Since then, the village population has doubled, the commercial area in town has greatly expanded and the number of calls for service has skyrocketed to about 100,000 per year.
Technology also has progressed by light years, and 13 full-time telecommunicators now handle the emergency calls for Vernon Hills, Libertyville and Lincolnshire from a modern self-contained center at 740 Lakeview Parkway next to the police department on Lakeview Drive.
One constant amid the changes has been Morris, 62, a Mundelein resident, who handled her last call Friday. She is the first telecommunicator to retire from the position in what can be considered a nod to a maturing department,
"Within a year of starting here, I was the senior dispatcher. Everybody else just left," she said. "I was raising four kids. It was convenient and I enjoyed the work."
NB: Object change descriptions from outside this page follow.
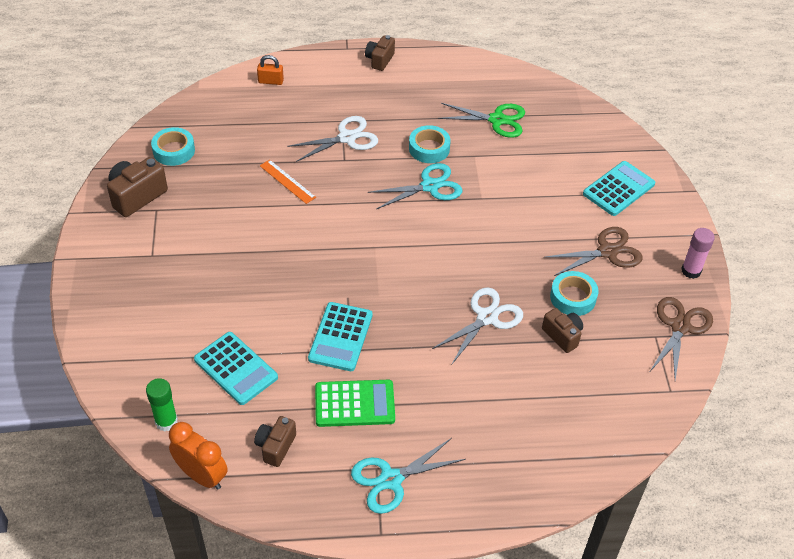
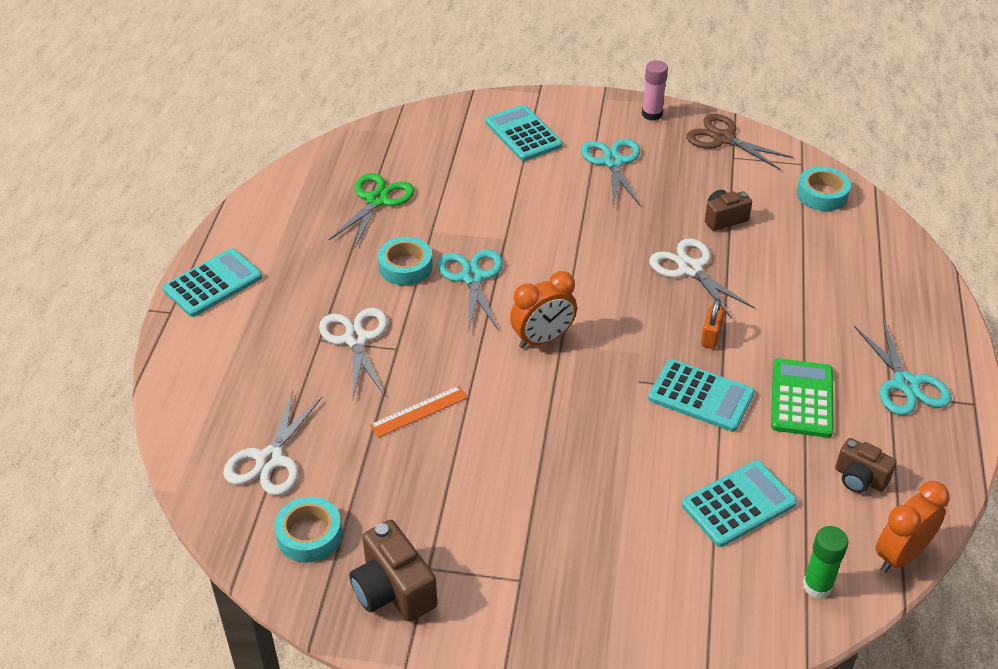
camera: 75 degrees left, 5 degrees down
(230, 121) = (269, 460): none -> white scissors
(271, 81) = (202, 403): orange padlock -> orange padlock (711, 336)
(376, 235) = (542, 339): none -> orange clock
(379, 60) = (213, 283): brown camera -> turquoise calculator
(573, 297) = (672, 200): turquoise tape -> turquoise tape (822, 194)
(607, 252) = (613, 162): brown scissors -> turquoise scissors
Morris said several calls have stood out over the years, including one from Ronald Stolberg, who was found guilty of involuntary manslaughter for killing his wife, Rachel, in their home in July 2011.
"He said, `Rachel's dead' and hung up. Kind of sing-songy," Morris recalled.
Morris had dispatched police at what is now the Department of Veterans Affairs hospital for 11 years, but had moved to a part-time position with the Countryside Fire Protection District.
"I wanted to go full-time and this became available," she said.
With the kids grown and the resources to do so, Morris decided last December to hang up her headset.
"She was a very dedicated employee. She was proud to serve the communities she worked for -- all around a good person," said Ed Manke, communications supervisor.
Morris explained that the job description has evolved from dispatcher to telecommunicator.
"You just know when it is (time). I'm just ready. It's getting harder for me to keep up with technology -- younger people are more adept," she said.
"It's been a rewarding job. I've enjoyed it and helped a lot of people over the years, which makes you feel good."